I don't get that. If you loved him at one point, don't you want him to be happy? Instead you want him to come back just so you can tell him no?


----------



## msgarcia000 (Aug 7, 2012)

gbrad said:


> I don't get that. If you loved him at one point, don't you want him to be happy? Instead you want him to come back just so you can tell him no?


yes or so I thought when I posted this.

i had mixed emotions until i cried it out and decided that i wont care what he does or doesnt do with his life.

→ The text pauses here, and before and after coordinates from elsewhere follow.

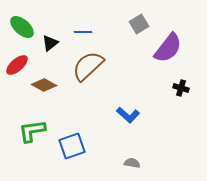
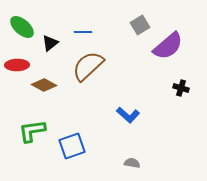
gray square: moved 1 px right, 1 px down
purple semicircle: moved 2 px up; rotated 12 degrees clockwise
red ellipse: rotated 40 degrees clockwise
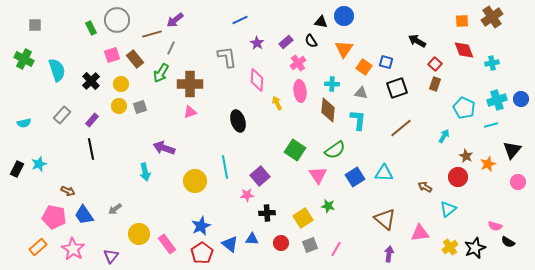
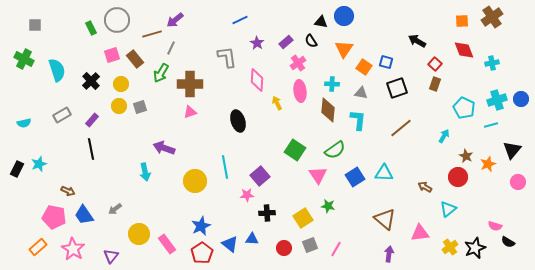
gray rectangle at (62, 115): rotated 18 degrees clockwise
red circle at (281, 243): moved 3 px right, 5 px down
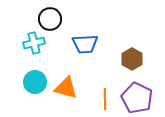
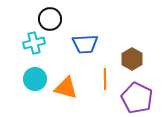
cyan circle: moved 3 px up
orange line: moved 20 px up
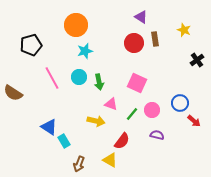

I will treat him like another stranger and for some reason, since he got back with his ex so quick, im starting to think they were seeing each other behind my back but I wont dwell on that.

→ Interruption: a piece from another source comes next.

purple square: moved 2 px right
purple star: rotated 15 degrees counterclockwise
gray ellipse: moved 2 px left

Kudos to him for leaving such a wonderful woman like myself...hey, there is a man out there that deserves it all


----------



## COguy (Dec 1, 2011)

msgarcia000 said:


> yes or so I thought when I posted this.
> 
> i had mixed emotions until i cried it out and decided that i wont care what he does or doesnt do with his life. I will treat him like another stranger and for some reason, since he got back with his ex so quick, im starting to think they were seeing each other behind my back but I wont dwell on that.
> 
> Kudos to him for leaving such a wonderful woman like myself...hey, there is a man out there that deserves it all


I think you're right on both accounts. That he was seeing her before (definitely an EA at least), and that there is a man out there that deserves it all!

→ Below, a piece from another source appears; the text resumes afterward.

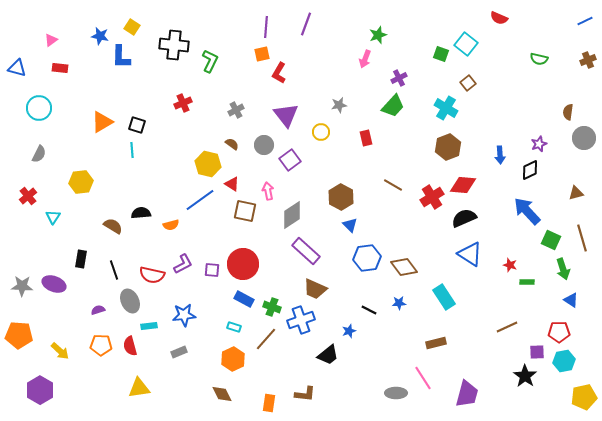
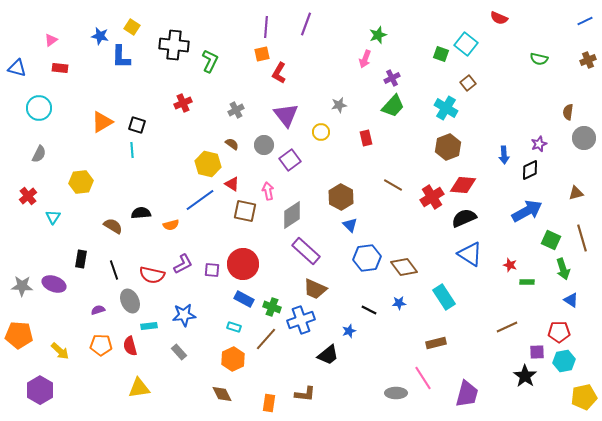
purple cross at (399, 78): moved 7 px left
blue arrow at (500, 155): moved 4 px right
blue arrow at (527, 211): rotated 104 degrees clockwise
gray rectangle at (179, 352): rotated 70 degrees clockwise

Don't worry, you'll have your bad days, but they'll pass and you'll be grateful for it all one day. Just make sure you learn and grow from it.


----------



## Jellybeans (Mar 8, 2011)

msgarcia000 said:


> Situation:
> 
> Husband left Wife of 2 years for the ex girlfriend that he cared about before the wife. Wife left him in order for him to go and explore his feelings and move on. Wife and Husband had a "happy" relationship and were very comfortable with each other but the Husband wanted to see if there were better things out there, specially with his ex (who is giving him a chance).
> 
> ...


Don't take offense but maybe the husband did experience his marriage as a "happy" one. Ultimately he ended up leaving because he thought the grass was greener. Some spouses leave and never look back and others leave and regret their choice dreadfully.

The point is: grass is always better where you water it. No relationship is good w/o working to make it good (bot parties have to work at it).

I can tell you that you are right--you deserve better. If he does try to come back, do not open the door. He had his chance with you and clearly did not appreciate your relationship. If he is fickle in his commitments, then he will probably do the same to his ex.

How long would it take for someone who was coming back to come back? It's based on the individual. Some never go back. Some come back in 6 months--20 years.

I wouldn't wait for him. He made his choice. Let her have him. You don't want him as is. I wouldn't.


----------